PERES GROUP MAKING DEMANDS
Rabin and his followers are doing their utmost to avoid a split and the Peres backers are taking full advantage of their strong position. When the convention reconvened Thursday after its climactic vote Wednesday night, the Peres camp demanded equal representation with the Rabin faction on all party bodies, on the Knesset list, in the next Cabinet and in such Labor-dominated institutions as the Jewish Agency, the Histadrut Executive and the various local workers’ councils. They are also insisting that Uzi Baram, the vigorous secretary of the party’s Jerusalem branch, be made Secretary General of the party when incumbent Meir Zarmi’s term ends.
The Peres people won their first victory Thursday night when the party’s nominating committee convened to elect one-third of the delegates to the new Central Committee which consists of 816 members compared to 601 on the old committee. The other two-thirds are elected by the various district branches. But the Peres group was given 50 percent of the delegates appointed by the nominating committee, which put them on an equal basis with the Rabin group. They appeared to be satisfied.
Nonetheless, Peres warned on Friday that he would protect his supporters from possible reprisals for having backed him against Rabin. He implied that he would refuse to stand for the Knesset on the Labor list or participate in the next government unless Knesset seats were assured for representatives of the younger generation and women and unless Cabinet portfolios were offered to his most prominent supporters. Gad Yaacobi, Abba Eban and Yitzhak Navon.
Some Peres supporters also demanded that Rabin retain Peres as Defense Minister in the next government and award him the additional post of Deputy Premier, now held by Foreign Minister Yigal Allon. These demands were advanced again today by Peres supporters in a meeting between them and Rabin supporters. The atmosphere at today’s meeting was described as constructive and Zarmi undertook the task of presenting the two party leaders with specific representation in party and government bodies.
The almost 50-50 split over the party platform plank stating Israel’s readiness for territorial concessions in “all sectors” has alienated former Defense Minister Moshe Dayan. Dayan, who led the opposition to the plank, said after its adoption that he could not campaign for Labor under these circumstances.

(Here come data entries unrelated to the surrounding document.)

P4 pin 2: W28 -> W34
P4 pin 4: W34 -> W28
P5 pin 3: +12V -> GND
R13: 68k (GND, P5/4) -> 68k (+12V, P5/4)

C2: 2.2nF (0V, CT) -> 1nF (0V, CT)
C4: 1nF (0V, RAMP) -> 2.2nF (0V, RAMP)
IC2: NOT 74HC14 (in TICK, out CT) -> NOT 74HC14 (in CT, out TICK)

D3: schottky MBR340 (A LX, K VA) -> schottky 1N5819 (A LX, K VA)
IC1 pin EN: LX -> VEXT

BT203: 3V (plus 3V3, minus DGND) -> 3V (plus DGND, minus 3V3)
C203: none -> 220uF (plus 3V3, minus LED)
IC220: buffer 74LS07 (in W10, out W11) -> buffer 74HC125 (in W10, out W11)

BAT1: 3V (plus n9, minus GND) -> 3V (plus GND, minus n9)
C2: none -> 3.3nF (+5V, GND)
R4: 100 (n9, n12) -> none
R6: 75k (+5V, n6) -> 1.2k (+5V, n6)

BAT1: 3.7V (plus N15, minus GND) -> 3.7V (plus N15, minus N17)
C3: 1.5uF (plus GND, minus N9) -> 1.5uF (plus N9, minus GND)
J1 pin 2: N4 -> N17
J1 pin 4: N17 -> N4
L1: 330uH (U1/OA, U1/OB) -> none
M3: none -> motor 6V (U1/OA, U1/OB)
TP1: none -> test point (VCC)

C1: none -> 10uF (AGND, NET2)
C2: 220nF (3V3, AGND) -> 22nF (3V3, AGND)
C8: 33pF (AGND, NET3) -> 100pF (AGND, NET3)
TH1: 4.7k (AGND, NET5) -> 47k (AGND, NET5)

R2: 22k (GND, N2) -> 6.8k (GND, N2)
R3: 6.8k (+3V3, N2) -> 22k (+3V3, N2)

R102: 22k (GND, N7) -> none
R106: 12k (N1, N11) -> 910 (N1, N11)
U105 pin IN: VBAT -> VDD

NUANCES OF PLATFORM CHANGES
Meanwhile, Rabin hopes to include the ILP in the next coalition government. He and President Ephraim Katzir attended the ILP convention opening yesterday. Rabin expressed appreciation for the ILP’s cooperation in the past and said he looked forward to a continued relationship in the future. Party secretary Itzhak Barkai conceded, however, that the ILP was going through a period of crisis. But he claimed it was now united and strong.
Likud, reportedly, is re-writing its election platform to eliminate such blunt statements as “Palestine will not be divided anymore.” It is also adding a plank that states that a Likud-led government would go to Geneva and support all efforts to prevent a new war and direct negotiations for peace treaties without pre-conditions and without outside interference.
The platform reiterates Likud’s position that the Judaea-Samaria regions remain permanently under Israel’s sovereignty. But political observers detect a certain softening of language which they say indicates a slight concession by the militant Herut faction to the more moderate Liberals.
The Democratic Movement for Change was thrown into an uproar by a Washington Post story claiming that Yadin had said he would prefer to join a coalition with Labor. A spokesman for the movement said the report was erroneous. He said the DESH was prepared to join either Labor or Likud on three conditions.
These were a pledge for election reforms; an undertaking to establish government ministries to deal with existing problems instead of creating portfolios to pay off party obligations; and top priority for measures to close Israel’s social gap.
Meanwhile, a prominent Soviet Jewish emigre, former Maj. Grisha Feigin of the Red Army, announced that he would stand for the Knesset on the Labor Party list. Feigin claimed to have the support of at least 50,000 Jewish immigrants from the Soviet Union. It was also reported that Tzofia Goren, wife of Ashkenazic Chief Rabbi Shlomo Goren, may seek a Knesset seat on the National Religious Party list as a representative of religious women.